==== Data for processing ====

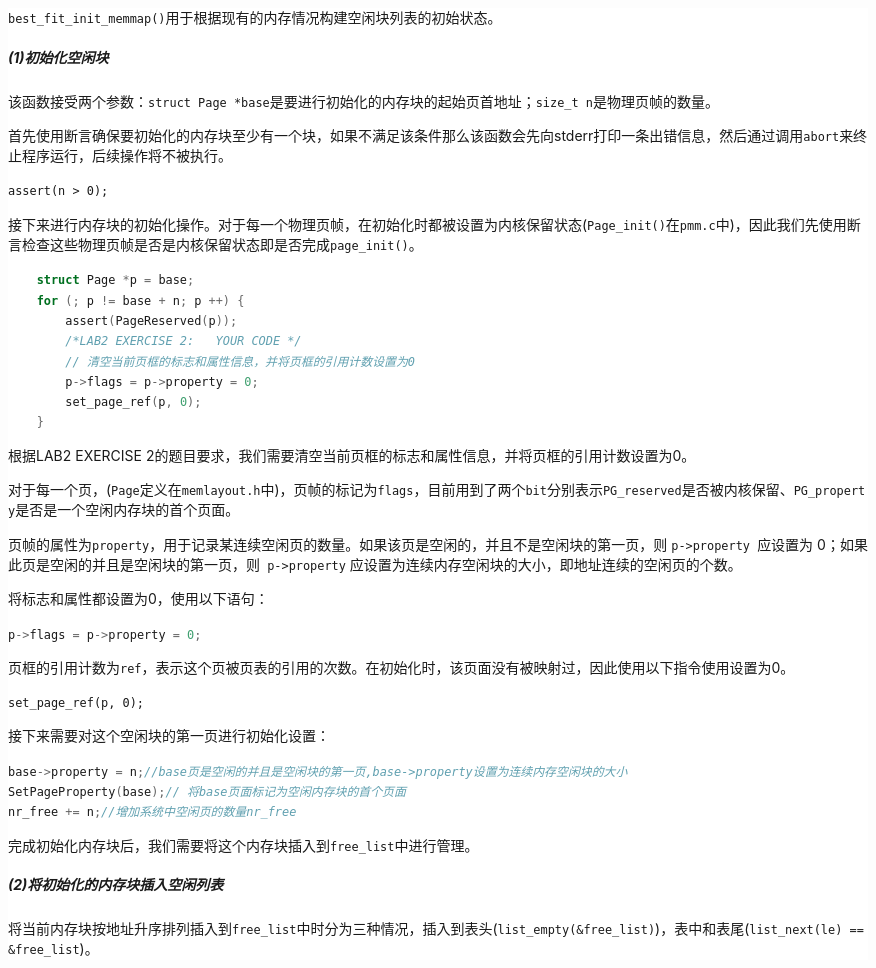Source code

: `best_fit_init_memmap()`用于根据现有的内存情况构建空闲块列表的初始状态。

##### (1)初始化空闲块

该函数接受两个参数：`struct Page *base`是要进行初始化的内存块的起始页首地址；`size_t n`是物理页帧的数量。

首先使用断言确保要初始化的内存块至少有一个块，如果不满足该条件那么该函数会先向stderr打印一条出错信息，然后通过调用` abort `来终止程序运行，后续操作将不被执行。

```CQL
assert(n > 0);
```

接下来进行内存块的初始化操作。对于每一个物理页帧，在初始化时都被设置为内核保留状态(`Page_init()`在`pmm.c`中)，因此我们先使用断言检查这些物理页帧是否是内核保留状态即是否完成`page_init()`。

```c
    struct Page *p = base;
    for (; p != base + n; p ++) {
        assert(PageReserved(p));
        /*LAB2 EXERCISE 2:   YOUR CODE */ 
        // 清空当前页框的标志和属性信息，并将页框的引用计数设置为0
        p->flags = p->property = 0;
        set_page_ref(p, 0);
    }
```

根据LAB2 EXERCISE 2的题目要求，我们需要清空当前页框的标志和属性信息，并将页框的引用计数设置为0。

对于每一个页，(`Page`定义在`memlayout.h`中)，页帧的标记为`flags`，目前用到了两个`bit`分别表示`PG_reserved`是否被内核保留、`PG_property`是否是一个空闲内存块的首个页面。

页帧的属性为`property`，用于记录某连续空闲页的数量。如果该页是空闲的，并且不是空闲块的第一页，则 `p->property `应设置为 0；如果此页是空闲的并且是空闲块的第一页，则` p->property` 应设置为连续内存空闲块的大小，即地址连续的空闲页的个数。

将标志和属性都设置为0，使用以下语句：

```C++
p->flags = p->property = 0;
```

页框的引用计数为`ref`，表示这个页被页表的引用的次数。在初始化时，该页面没有被映射过，因此使用以下指令使用设置为0。

```
set_page_ref(p, 0);
```

接下来需要对这个空闲块的第一页进行初始化设置：

```C++
base->property = n;//base页是空闲的并且是空闲块的第一页,base->property设置为连续内存空闲块的大小
SetPageProperty(base);// 将base页面标记为空闲内存块的首个页面
nr_free += n;//增加系统中空闲页的数量nr_free
```

完成初始化内存块后，我们需要将这个内存块插入到`free_list`中进行管理。

##### (2)将初始化的内存块插入空闲列表

将当前内存块按地址升序排列插入到`free_list`中时分为三种情况，插入到表头(`list_empty(&free_list)`)，表中和表尾(`list_next(le) == &free_list`)。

====

* Task details *
The output should be exactly the lines above from the line containing "根据LAB2 EXERCISE 2的题目要求，我们需要清空当前页框的标志和属性信息，并将页框的引用计数设置为0。" to the line containing "##### (2)将初始化的内存块插入空闲列表", inclusive, with no other lines.

* Response to the task *
根据LAB2 EXERCISE 2的题目要求，我们需要清空当前页框的标志和属性信息，并将页框的引用计数设置为0。

对于每一个页，(`Page`定义在`memlayout.h`中)，页帧的标记为`flags`，目前用到了两个`bit`分别表示`PG_reserved`是否被内核保留、`PG_property`是否是一个空闲内存块的首个页面。

页帧的属性为`property`，用于记录某连续空闲页的数量。如果该页是空闲的，并且不是空闲块的第一页，则 `p->property `应设置为 0；如果此页是空闲的并且是空闲块的第一页，则` p->property` 应设置为连续内存空闲块的大小，即地址连续的空闲页的个数。

将标志和属性都设置为0，使用以下语句：

```C++
p->flags = p->property = 0;
```

页框的引用计数为`ref`，表示这个页被页表的引用的次数。在初始化时，该页面没有被映射过，因此使用以下指令使用设置为0。

```
set_page_ref(p, 0);
```

接下来需要对这个空闲块的第一页进行初始化设置：

```C++
base->property = n;//base页是空闲的并且是空闲块的第一页,base->property设置为连续内存空闲块的大小
SetPageProperty(base);// 将base页面标记为空闲内存块的首个页面
nr_free += n;//增加系统中空闲页的数量nr_free
```

完成初始化内存块后，我们需要将这个内存块插入到`free_list`中进行管理。

##### (2)将初始化的内存块插入空闲列表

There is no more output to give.